The premise of the challenge was that votes had been improperly counted in certain Florida precincts and that Gore actually won the election.
The arguments were made in the media and in legal tribunals, including the United States Supreme Court in the landmark case, Bush v. Gore.
Boies mounted a spirited challenge to the election but lost. His failed allegations were not cast as lies. Nor was he suspended from the practice of law to protect the citizens of New York.
Instead, he gained in prominence and is now Chairman of the law firm Boies, Schiller & Flexner, leading a team of 176 lawyers in 15 offices around the world.
The reality is very few cases involve facts upon which both sides agree. Most lawsuits are waged over competing facts.
The purpose of the Magna Carta was to assure that the king never be given the role of fact finder. That authority was taken from the Sovereign and handed over to a jury – which would act in the place of the king in legal proceedings.
This assured, fundamentally, that politics would not control outcomes in the courtroom.
If political power is removed from legal proceedings, it was thought, and facts are presented to an unbiased tribunal, the truth is more likely to emerge.
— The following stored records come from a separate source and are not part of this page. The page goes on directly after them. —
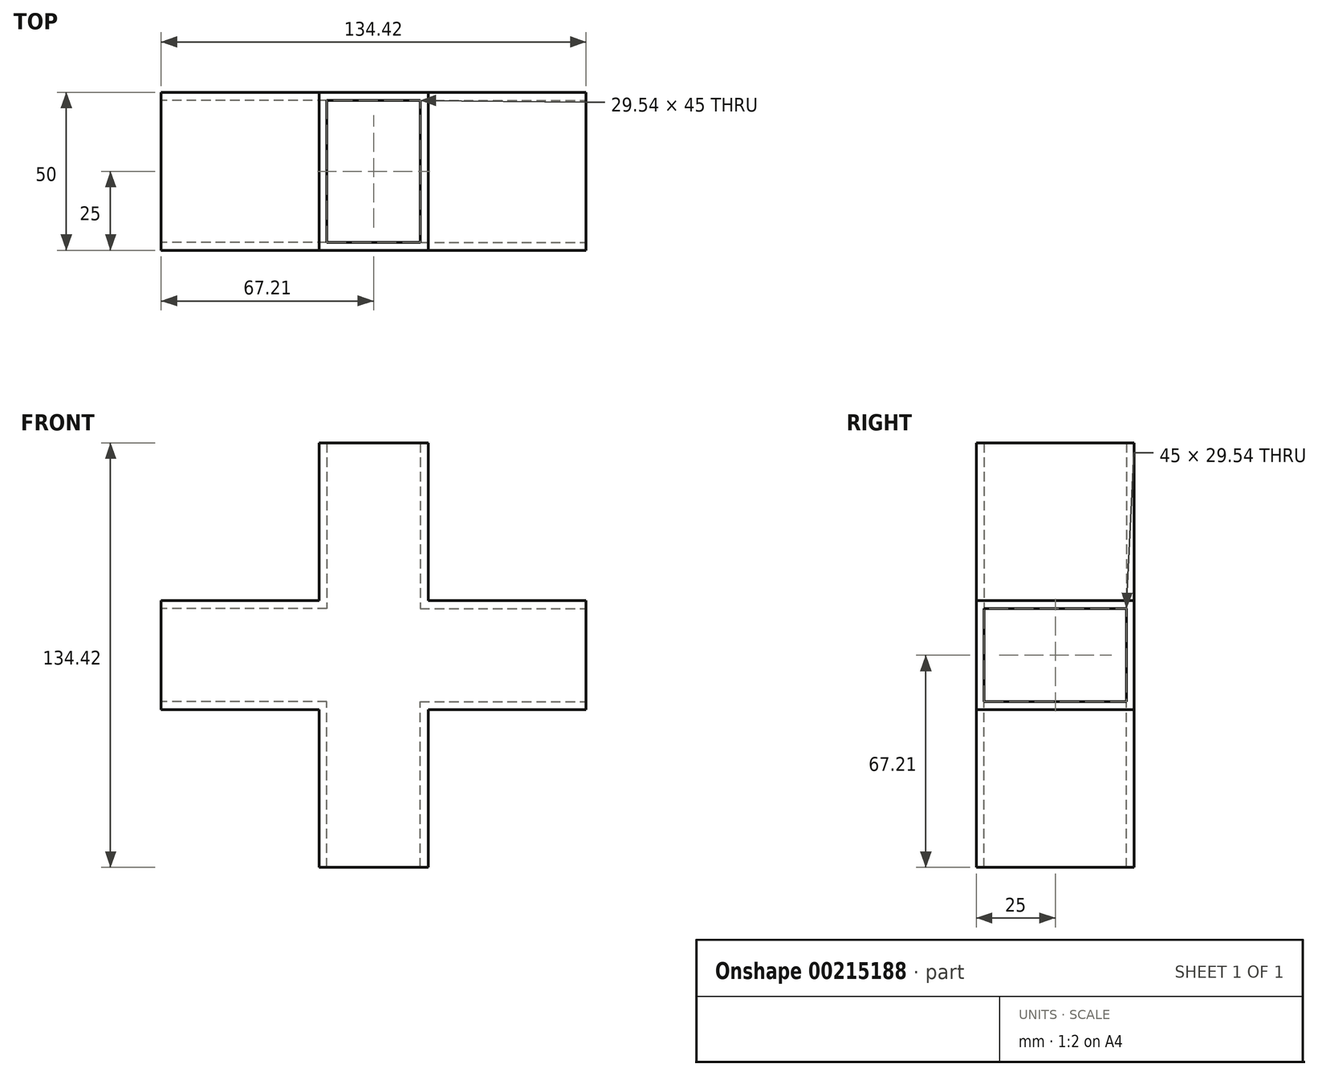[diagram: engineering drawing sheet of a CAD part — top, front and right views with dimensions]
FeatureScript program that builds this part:
annotation { "Feature Type Name" : "Feature", "Feature Type Description" : "" }
export const myFeature = defineFeature(function(context is Context, id is Id, definition is map)
    precondition{}
    {
        {
            var Q0;
            Q0=qCreatedBy(makeId("Front.planeOp"),FACE);
            var sketch = newSketch(context, id + "F0", { "sketchPlane" : qUnion([Q0])});
            skLineSegment(sketch, "E0", {"start": v(0, 67.21) * mm, "end": v(-17.27, 67.21) * mm});
            skLineSegment(sketch, "E1", {"start": v(-17.27, 67.21) * mm, "end": v(-17.27, 17.27) * mm});
            skLineSegment(sketch, "E2", {"start": v(-17.27, 17.27) * mm, "end": v(-67.21, 17.27) * mm});
            skLineSegment(sketch, "E3", {"start": v(-67.21, 17.27) * mm, "end": v(-67.21, 0) * mm});
            skLineSegment(sketch, "E4", {"start": v(17.64, 0) * mm, "end": v(0, 0) * mm, "construction": true});
            skLineSegment(sketch, "E5", {"start": v(0, 0) * mm, "end": v(0, -21.17) * mm, "construction": true});
            skLineSegment(sketch, "E6.MirrorCS", {"start": v(0, 67.21) * mm, "end": v(17.27, 67.21) * mm});
            skLineSegment(sketch, "E7.MirrorCS", {"start": v(17.27, 17.27) * mm, "end": v(67.21, 17.27) * mm});
            skLineSegment(sketch, "E8.MirrorCS", {"start": v(67.21, 17.27) * mm, "end": v(67.21, 0) * mm});
            skLineSegment(sketch, "E9.MirrorCS", {"start": v(17.27, 67.21) * mm, "end": v(17.27, 17.27) * mm});
            skLineSegment(sketch, "E10.MirrorCS", {"start": v(17.27, -67.21) * mm, "end": v(17.27, -17.27) * mm});
            skLineSegment(sketch, "E11.MirrorCS", {"start": v(67.21, -17.27) * mm, "end": v(67.21, 0) * mm});
            skLineSegment(sketch, "E12.MirrorCS", {"start": v(17.27, -17.27) * mm, "end": v(67.21, -17.27) * mm});
            skLineSegment(sketch, "E13.MirrorCS", {"start": v(-67.21, -17.27) * mm, "end": v(-67.21, 0) * mm});
            skLineSegment(sketch, "E14.MirrorCS", {"start": v(-17.27, -17.27) * mm, "end": v(-67.21, -17.27) * mm});
            skLineSegment(sketch, "E15.MirrorCS", {"start": v(0, -67.21) * mm, "end": v(17.27, -67.21) * mm});
            skLineSegment(sketch, "E16.MirrorCS", {"start": v(0, -67.21) * mm, "end": v(-17.27, -67.21) * mm});
            skLineSegment(sketch, "E17.MirrorCS", {"start": v(-17.27, -67.21) * mm, "end": v(-17.27, -17.27) * mm});
            skSolve(sketch);
        }
        {
            var Q0;
            Q0 = qSketchRegion(id + "F0", true);
            extrude(context, id + "F1", {"entities" : qUnion([Q0]), "depth" : 50 * mm, "offsetDistance" : 25 * mm});
        }
        {
            var Q0;
            Q0=makeQuery(id+"F1.opExtrude","SWEPT_FACE",FACE,{"disambiguationData":[OSD([sQuery(id+"F0.wireOp",EDGE,"E8.MirrorCS"),sQuery(id+"F0.wireOp",EDGE,"E11.MirrorCS")])]});
            var Q1;
            Q1=makeQuery(id+"F1.opExtrude","SWEPT_FACE",FACE,{"disambiguationData":[OSD([sQuery(id+"F0.wireOp",EDGE,"E0"),sQuery(id+"F0.wireOp",EDGE,"E6.MirrorCS")])]});
            var Q2;
            Q2=makeQuery(id+"F1.opExtrude","SWEPT_FACE",FACE,{"disambiguationData":[OSD([sQuery(id+"F0.wireOp",EDGE,"E3"),sQuery(id+"F0.wireOp",EDGE,"E13.MirrorCS")])]});
            var Q3;
            Q3=makeQuery(id+"F1.opExtrude","SWEPT_FACE",FACE,{"disambiguationData":[OSD([sQuery(id+"F0.wireOp",EDGE,"E15.MirrorCS"),sQuery(id+"F0.wireOp",EDGE,"E16.MirrorCS")])]});
            shell(context, id + "F2", {"entities" : qUnion([Q0, Q1, Q2, Q3]), "thickness" : 2.5 * mm});
        }
    });
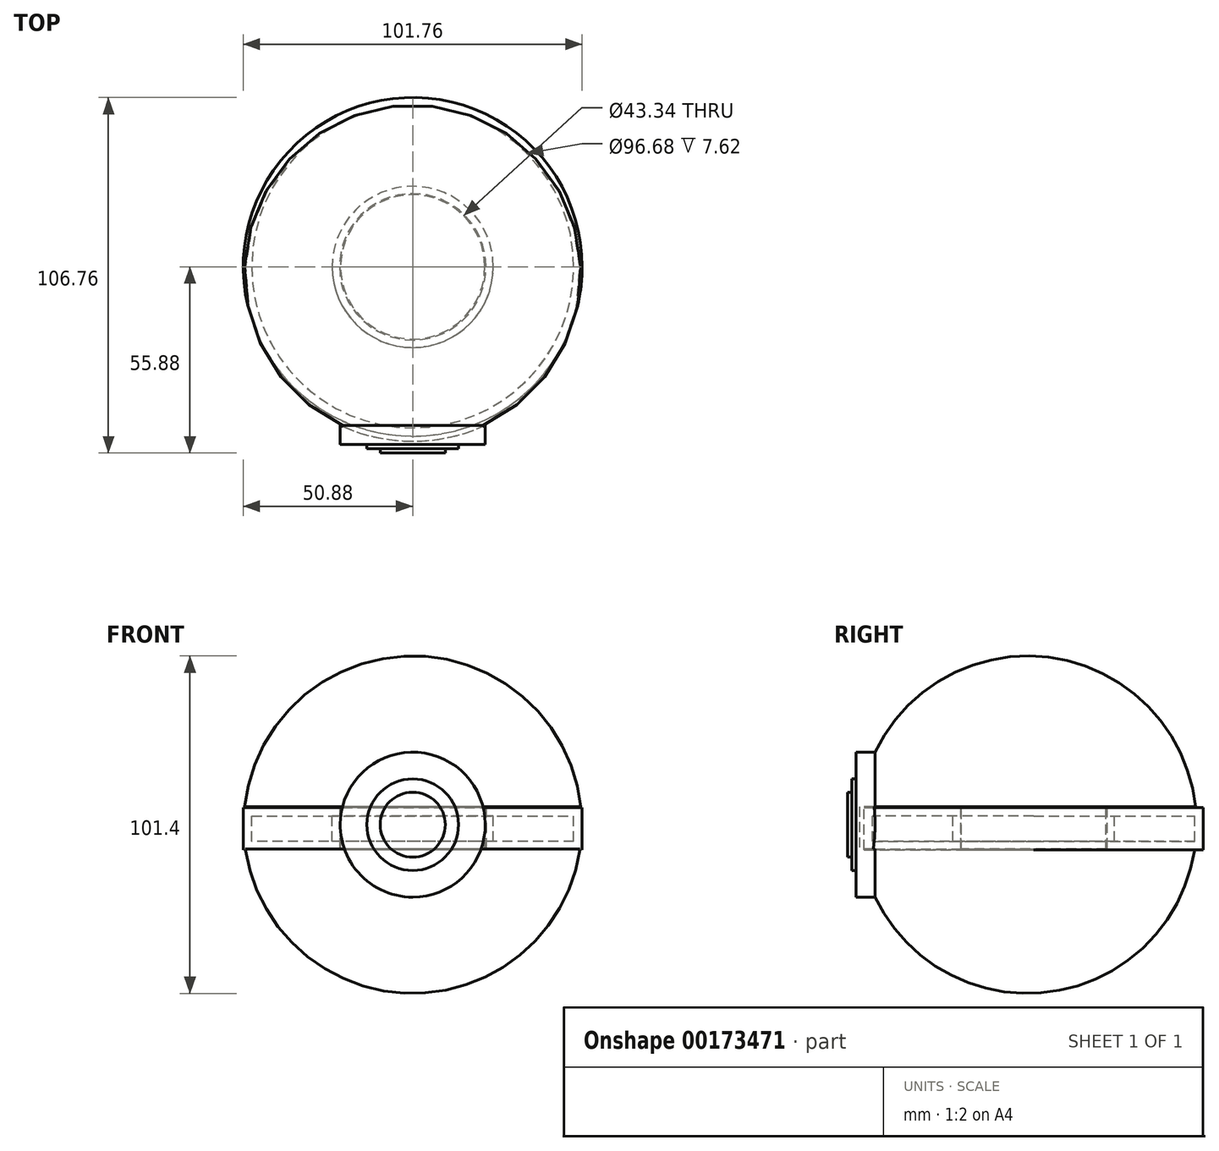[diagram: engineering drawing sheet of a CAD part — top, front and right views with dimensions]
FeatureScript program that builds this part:
annotation { "Feature Type Name" : "Feature", "Feature Type Description" : "" }
export const myFeature = defineFeature(function(context is Context, id is Id, definition is map)
    precondition{}
    {
        {
            var Q0;
            Q0=qCreatedBy(makeId("Top.planeOp"),FACE);
            var sketch = newSketch(context, id + "F0", { "sketchPlane" : qUnion([Q0])});
            skArc(sketch, "E0", {"start": v(-50.8, -1.8) * mm, "mid": v(0, -52.5) * mm, "end": v(50.8, -1.81) * mm});
            skLineSegment(sketch, "E1", {"start": v(-50.8, -1.8) * mm, "end": v(50.8, -1.81) * mm});
            skSolve(sketch);
        }
        {
            var Q0;
            Q0=makeQuery(id+"F0.imprint","IMPRINT",FACE,{"disambiguationData":[TD([[makeQuery(id+"F0.imprint","IMPRINT",EDGE,{"derivedFrom":sQuery(id+"F0.wireOp",EDGE,"E0")}),1.0]])]});
            var Q1;
            Q1=sQuery(id+"F0.wireOp",EDGE,"E1");
            revolve(context, id + "F1", {"entities" : qUnion([Q0]), "axis" : qUnion([Q1]), "revolveType" : RevolveType.FULL});
        }
        {
            var Q0;
            Q0=qCreatedBy(makeId("Front.planeOp"),FACE);
            var sketch = newSketch(context, id + "F2", { "sketchPlane" : qUnion([Q0])});
            skCircle(sketch, "E2", {"center": v(0, 0) * mm, "radius": 13.77 * mm});
            skSolve(sketch);
        }
        {
            var Q0;
            Q0 = qSketchRegion(id + "F2", true);
            extrude(context, id + "F3", {"entities" : qUnion([Q0]), "operationType" : NewBodyOperationType.ADD, "depth" : 54.6 * mm});
        }
        {
            var Q0;
            Q0=qCreatedBy(makeId("Front.planeOp"),FACE);
            var sketch = newSketch(context, id + "F4", { "sketchPlane" : qUnion([Q0])});
            skCircle(sketch, "E3", {"center": v(0, 0) * mm, "radius": 9.76 * mm});
            skSolve(sketch);
        }
        {
            var Q0;
            Q0 = qSketchRegion(id + "F4", true);
            extrude(context, id + "F5", {"entities" : qUnion([Q0]), "operationType" : NewBodyOperationType.ADD, "depth" : 55.88 * mm});
        }
        {
            var Q0;
            Q0=qCreatedBy(makeId("Front.planeOp"),FACE);
            var sketch = newSketch(context, id + "F6", { "sketchPlane" : qUnion([Q0])});
            skCircle(sketch, "E4", {"center": v(0, 0) * mm, "radius": 21.78 * mm});
            skSolve(sketch);
        }
        {
            var Q0;
            Q0=qCreatedBy(makeId("Front.planeOp"),FACE);
            var sketch = newSketch(context, id + "F7", { "sketchPlane" : qUnion([Q0])});
            skLineSegment(sketch, "E5", {"start": v(-21.98, 5.37) * mm, "end": v(-52.37, 5.37) * mm});
            skLineSegment(sketch, "E6", {"start": v(-21.98, -7.33) * mm, "end": v(-52.37, -7.33) * mm});
            skLineSegment(sketch, "E7", {"start": v(-52.37, 5.37) * mm, "end": v(-52.37, -7.33) * mm});
            skLineSegment(sketch, "E8", {"start": v(-21.98, -7.33) * mm, "end": v(-21.98, 5.37) * mm});
            skSolve(sketch);
        }
        {
            var Q0;
            Q0 = qSketchRegion(id + "F6", true);
            extrude(context, id + "F8", {"entities" : qUnion([Q0]), "operationType" : NewBodyOperationType.ADD, "depth" : 53.34 * mm});
        }
        {
            var Q0;
            Q0=qCreatedBy(makeId("Front.planeOp"),FACE);
            var sketch = newSketch(context, id + "F9", { "sketchPlane" : qUnion([Q0])});
            skArc(sketch, "E9", {"start": v(-56.21, 0.73) * mm, "mid": v(-0.17, -56.22) * mm, "end": v(56.22, 0.39) * mm});
            skLineSegment(sketch, "E10", {"start": v(-56.21, 0.73) * mm, "end": v(56.22, 0.39) * mm});
            skLineSegment(sketch, "E11", {"start": v(0, 6.1) * mm, "end": v(0, -7.12) * mm});
            skSolve(sketch);
        }
        {
            var Q0;
            Q0 = qSketchRegion(id + "F7", true);
            var Q1;
            Q1=sQuery(id+"F9.wireOp",EDGE,"E11");
            revolve(context, id + "F10", {"operationType" : NewBodyOperationType.REMOVE, "entities" : qUnion([Q0]), "axis" : qUnion([Q1]), "revolveType" : RevolveType.FULL, "oppositeDirection" : true});
        }
        {
            var Q0;
            Q0=qCreatedBy(makeId("Front.planeOp"),FACE);
            var sketch = newSketch(context, id + "F11", { "sketchPlane" : qUnion([Q0])});
            skLineSegment(sketch, "E12", {"start": v(-21.67, 5.15) * mm, "end": v(-21.67, -7.55) * mm});
            skLineSegment(sketch, "E13", {"start": v(-21.67, -7.55) * mm, "end": v(-50.88, -7.55) * mm});
            skLineSegment(sketch, "E14", {"start": v(-50.88, -7.55) * mm, "end": v(-50.88, 5.15) * mm});
            skLineSegment(sketch, "E15", {"start": v(-50.88, 5.15) * mm, "end": v(-21.67, 5.15) * mm});
            skLineSegment(sketch, "E16", {"start": v(0, 6.18) * mm, "end": v(0, -8.24) * mm});
            skSolve(sketch);
        }
        {
            var Q0;
            Q0=makeQuery(id+"F11.imprint","IMPRINT",FACE,{"disambiguationData":[TD([[makeQuery(id+"F11.imprint","IMPRINT",EDGE,{"derivedFrom":sQuery(id+"F11.wireOp",EDGE,"E12")}),-1.0]])]});
            var Q1;
            Q1=sQuery(id+"F11.wireOp",EDGE,"E16");
            revolve(context, id + "F12", {"entities" : qUnion([Q0]), "axis" : qUnion([Q1]), "revolveType" : RevolveType.FULL});
        }
        {
            var Q0;
            Q0=makeQuery(id+"F12.opRevolve","SWEPT_FACE",FACE,{"disambiguationData":[OSD([sQuery(id+"F11.wireOp",EDGE,"E14")])]});
            var Q1;
            Q1=makeQuery(id+"F12.opRevolve","SWEPT_BODY",BODY,{"disambiguationData":[OSD([sQuery(id+"F11.wireOp",EDGE,"E12"),sQuery(id+"F11.wireOp",EDGE,"E13"),sQuery(id+"F11.wireOp",EDGE,"E14"),sQuery(id+"F11.wireOp",EDGE,"E15")])]});
            shell(context, id + "F13", {"isHollow" : true, "entities" : qUnion([Q0]), "parts" : qUnion([Q1]), "thickness" : 2.54 * mm});
        }
    });
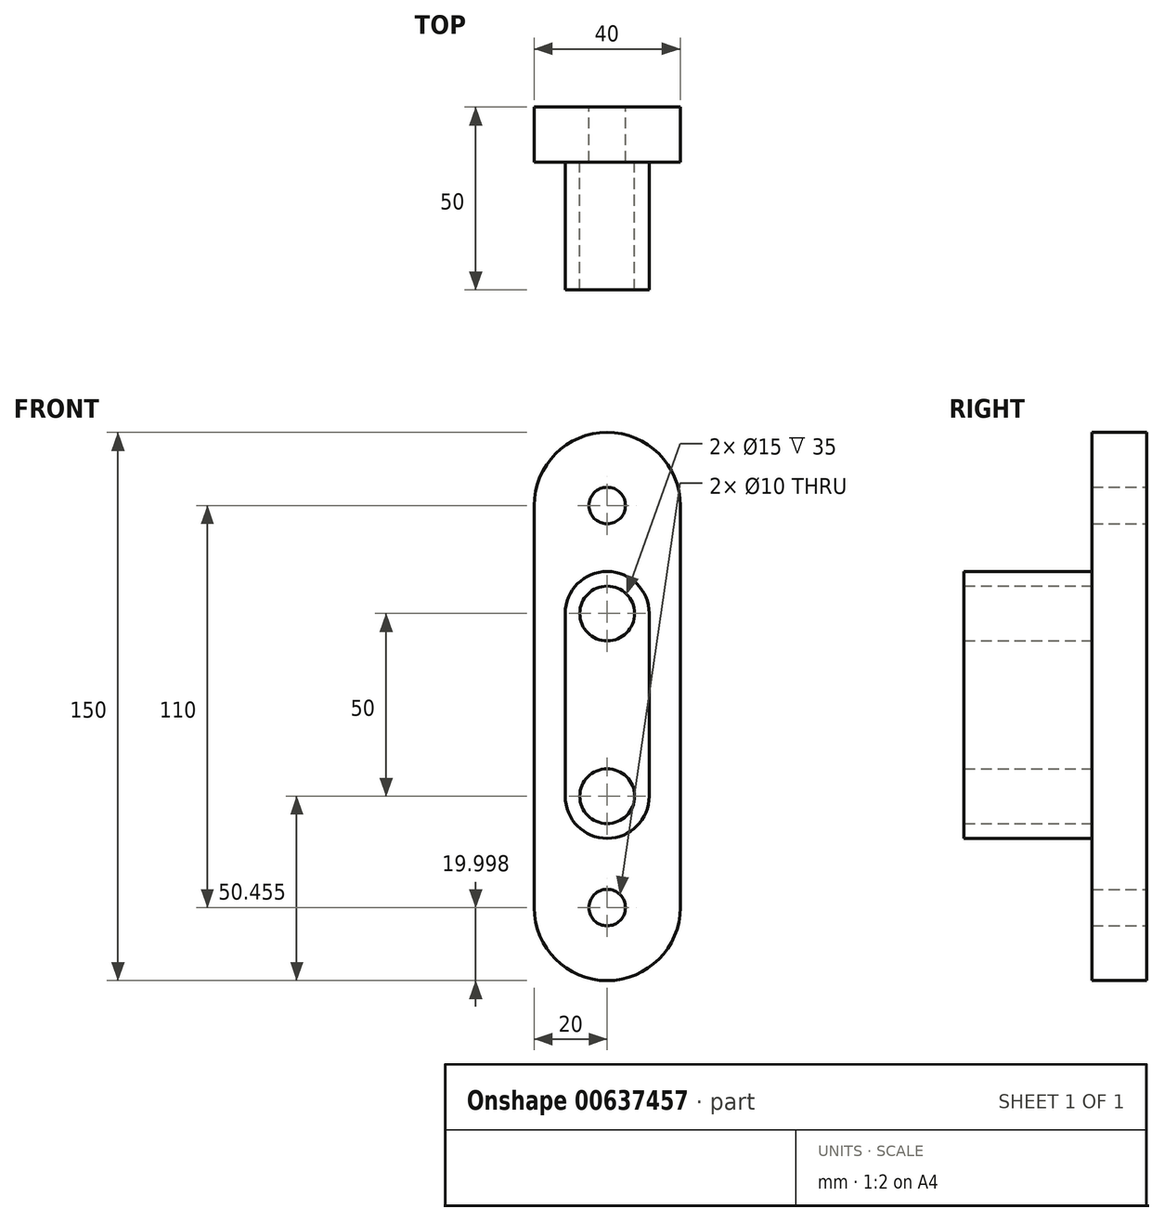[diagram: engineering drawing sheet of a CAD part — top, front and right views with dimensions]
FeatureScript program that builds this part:
annotation { "Feature Type Name" : "Feature", "Feature Type Description" : "" }
export const myFeature = defineFeature(function(context is Context, id is Id, definition is map)
    precondition{}
    {
        {
            var Q0;
            Q0=qCreatedBy(makeId("Front.planeOp"),FACE);
            var sketch = newSketch(context, id + "F0", { "sketchPlane" : qUnion([Q0])});
            skCircle(sketch, "E0", {"center": v(0, 26.23) * mm, "radius": 7.5 * mm});
            skArc(sketch, "E1", {"start": v(11.5, 26.23) * mm, "mid": v(0, 37.73) * mm, "end": v(-11.5, 26.23) * mm});
            skCircle(sketch, "E2", {"center": v(0, -23.77) * mm, "radius": 7.5 * mm});
            skArc(sketch, "E3", {"start": v(-11.5, -23.77) * mm, "mid": v(0, -35.27) * mm, "end": v(11.5, -23.77) * mm});
            skLineSegment(sketch, "E4", {"start": v(-11.5, 26.23) * mm, "end": v(-11.5, -23.77) * mm});
            skLineSegment(sketch, "E5", {"start": v(11.5, -23.77) * mm, "end": v(11.5, 26.23) * mm});
            skSolve(sketch);
        }
        {
            var Q0;
            Q0 = qSketchRegion(id + "F0", true);
            extrude(context, id + "F1", {"entities" : qUnion([Q0]), "depth" : 50 * mm, "offsetDistance" : 25 * mm});
        }
        {
            var Q0;
            Q0=qCreatedBy(makeId("Front.planeOp"),FACE);
            var sketch = newSketch(context, id + "F2", { "sketchPlane" : qUnion([Q0])});
            skArc(sketch, "E6", {"start": v(-20, -54.22) * mm, "mid": v(0, -74.22) * mm, "end": v(20, -54.22) * mm});
            skArc(sketch, "E7", {"start": v(20, 55.78) * mm, "mid": v(0, 75.78) * mm, "end": v(-20, 55.78) * mm});
            skLineSegment(sketch, "E8", {"start": v(-20, 55.78) * mm, "end": v(-20, -54.22) * mm});
            skLineSegment(sketch, "E9", {"start": v(20, -54.22) * mm, "end": v(20, 55.78) * mm});
            skCircle(sketch, "E10", {"center": v(0, -54.22) * mm, "radius": 5 * mm});
            skCircle(sketch, "E11", {"center": v(0, 55.78) * mm, "radius": 5 * mm});
            skSolve(sketch);
        }
        {
            var Q0;
            Q0 = qSketchRegion(id + "F2", true);
            extrude(context, id + "F3", {"entities" : qUnion([Q0]), "operationType" : NewBodyOperationType.ADD, "depth" : 15 * mm, "offsetDistance" : 25 * mm});
        }
    });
That is a cornerstone of Western Civilization. David Boies could be a zealous advocate in the collision of facts that resolved the 2000 election, even though he lost, because civilization requires it.
Large percentages of Americans look at the statistical anomalies of the 2020 election, the prevalence of mail-in ballots hastily retrofitted into the system because of a pandemic, and have questioned what happened.
The state of Arizona is conducting a forensic audit and others may follow. There is nothing inherently wrong with probing for facts about election tampering.
In 2016, prominent members of the Democratic Party rejected Trump’s victory on the premise that Vladimir Putin handed it to him.
House Speaker Nancy Pelosi called for an investigation on May 16, 2017, with an incendiary Tweet: “Our election was hijacked. There is no question. Congress has a duty to #ProtectOurDemocracy & #FollowTheFacts.”
— Nancy Pelosi (@SpeakerPelosi) May 16, 2017
The ridiculous Russia lie (which I have written about here) was investigated and found to be baseless.
This is bigger than the professional licensing bureaucracy of New York suspending one of its members. In a reversal of the Magna Carta, it smacks of a political decision under the guise of fact finding.
The silent majority, as Trump called his supporters in campaign rallies, had the temerity to choose a leader against the preferences of the governing class. The persecution of Trump supporters that has ensued, including now the suspension of his lawyer, looks like payback for this act of lèse-majesté.
Obviously, the powers that be do not want an honest assessment of disputed facts about the election. People are being harshly punished for raising questions. Why?
Suspending Rudy Giuliani’s law license is not going to make questions go away. It just makes people more curious.